Jumio, the Andreessen Horowitz-funded mobile and online credentials authentication business, whose technology can scan and read information from payment cards and IDs, says that its U.S. business has begun voluntary Chapter 11 proceedings in the U.S. Bankruptcy Court, which will allow it to sell its assets. The company is selling its business to early backer and Facebook co-founder Eduardo Saverin.
Saverin has formed an entity called “Jumio Acquisition” to buy these assets, and is also providing the startup with $3.7 million in financing to support its ongoing operations.
The company says that it reached this point because it was unable to secure additional funding due to “certain legacy issues combined with related government investigations and proceedings,” but did not go into further detail.
The $3.7 million, meanwhile, is being provided as “debtor-in-possession” financing at a rate of 4% per annum, a company announcement states. This will also allow Jumio to continue its operations throughout the sale process. However, the asset purchase agreement is subject to better offers, so it’s not guaranteed that Jumio Acquisition will prevail until the court-supervised auction completes.
Jumio’s non-U.S. subsidiaries are not included in the court filings, but will be a part of the business’s sale.
“The fair and orderly process announced today will allow Jumio’s new management and its employees to continue to serve its top-tier customers and to realize the company’s potential,” Saverin said in a statement. “With the company’s future operations in good hands, Jumio Acquisition is pleased to make this stalking horse bid to facilitate an orderly transition to a promising future for Jumio.”
In addition, Jumio has retained Landis Rath & Cobb LLP as legal advisor; Sagent Advisors LLC is serving as financial advisor; and Ernst & Young Capital Advisors LLC is serving as restructuring advisor, as part of this process.
Company CEO Stephen Stuut optimistically stated that this is not the end for Jumio, but rather a necessary move that will allow it continue. “…our underlying business remains exceptionally strong,” he said. “The court-supervised sale and restructuring process will allow us to strengthen the Company’s financial structure and extend our leadership position in ID verification.”
Jumio was a once a much buzzed-about startup for its interesting and useful technology that would allow users to hold up their payment card or ID to a webcam or mobile phone’s camera to instantly have their card identified, or the credentials validated. The idea was that this could not only cut down on the friction involved with entering in this data online or on mobile forms, but could also help reduce fraud.

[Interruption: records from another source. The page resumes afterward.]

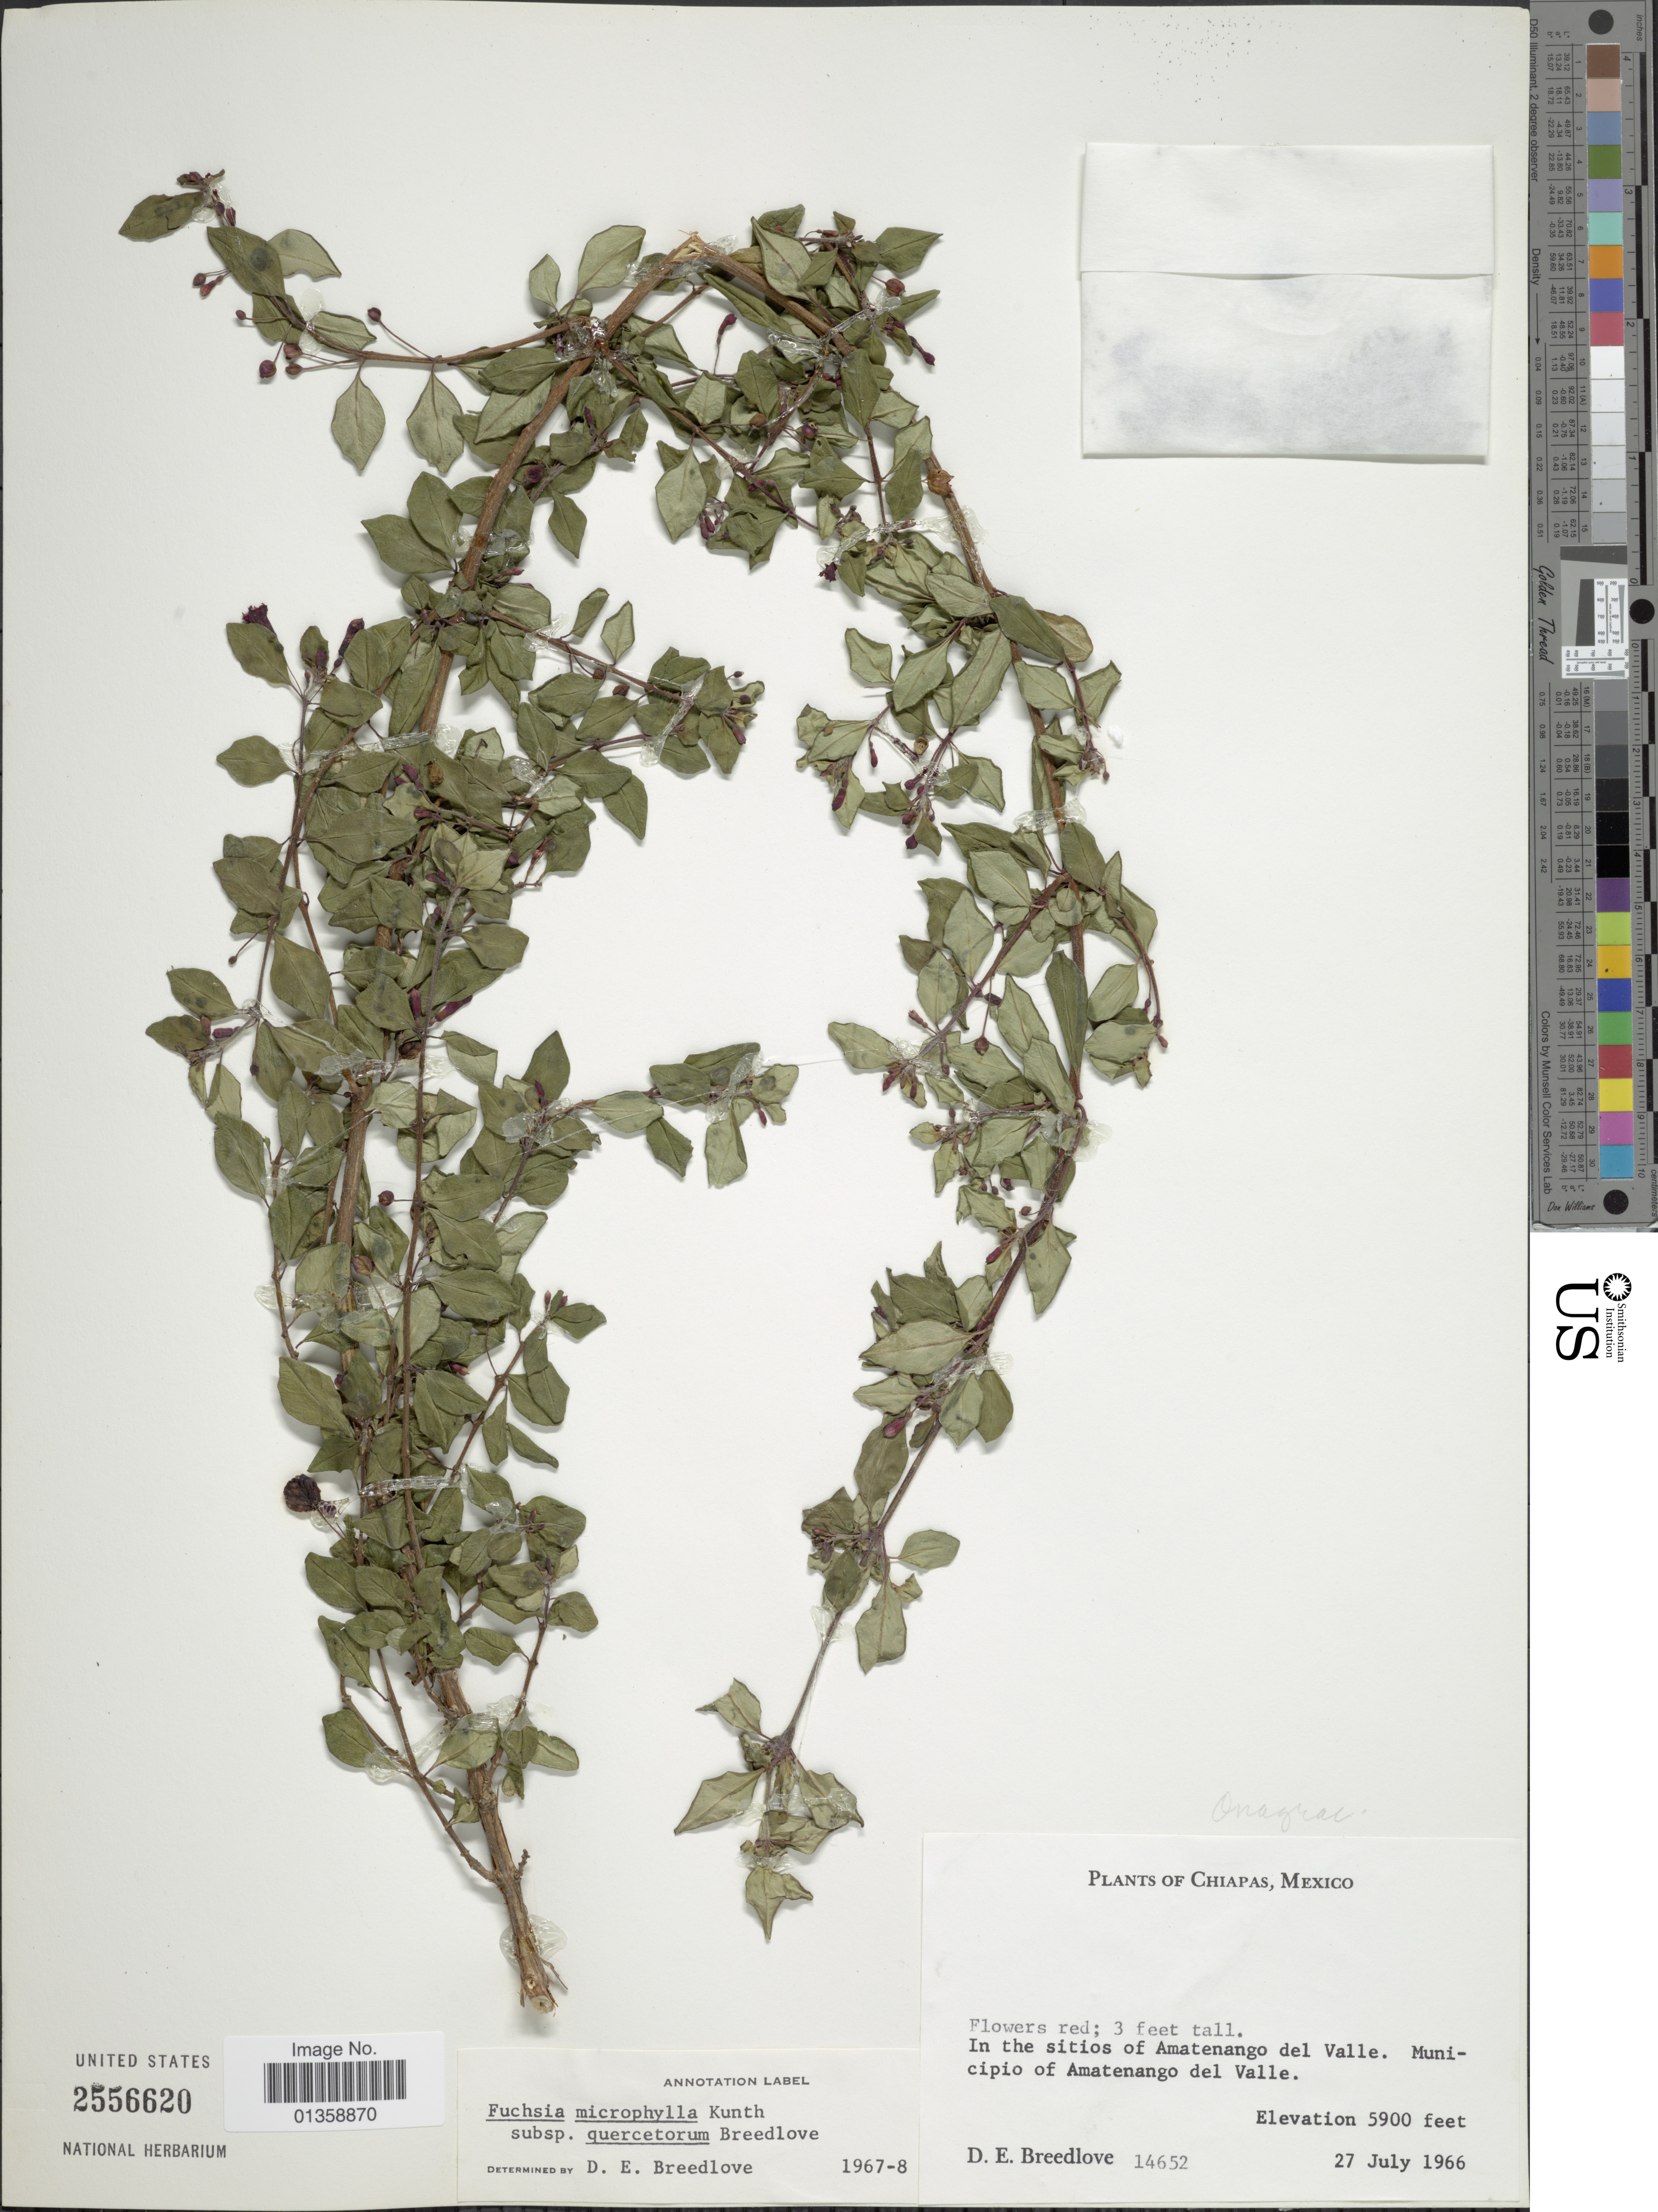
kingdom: Plantae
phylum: Tracheophyta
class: Magnoliopsida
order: Myrtales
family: Onagraceae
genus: Fuchsia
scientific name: Fuchsia microphylla subsp. quercetorum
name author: Breedlove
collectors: D. E. Breedlove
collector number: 14652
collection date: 1966-07-27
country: Mexico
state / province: Chiapas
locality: In the sitios of Amatenango del Valle. Municipio of Amatenango del Valle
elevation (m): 1798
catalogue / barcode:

However, it competed with similar technologies like Card.io, which PayPal purchased, and more recently it was impacted by the launch of Apple Pay which made mobile checkout more seamless. (Jumio tried to counter this with its BAM Checkout service, for example.) The company still touts a number of clients on its website, however, including United Airlines, Airbnb, EasyJet, Gyft, Mr. Green, betfair, and others.
The company appeared to have been facing troubles for some time – the company last year swapped CEOs after examining its books. Founder and CEO Daniel Mattes was ousted after what may have been possible financial irregularities, Fortune had reported. Jumio also acknowledged the it had hired outside auditors though didn’t find anything out of the ordinary.
Jumio had raised nearly $37 million in outside funding, according to CrunchBase, prior to today’s news.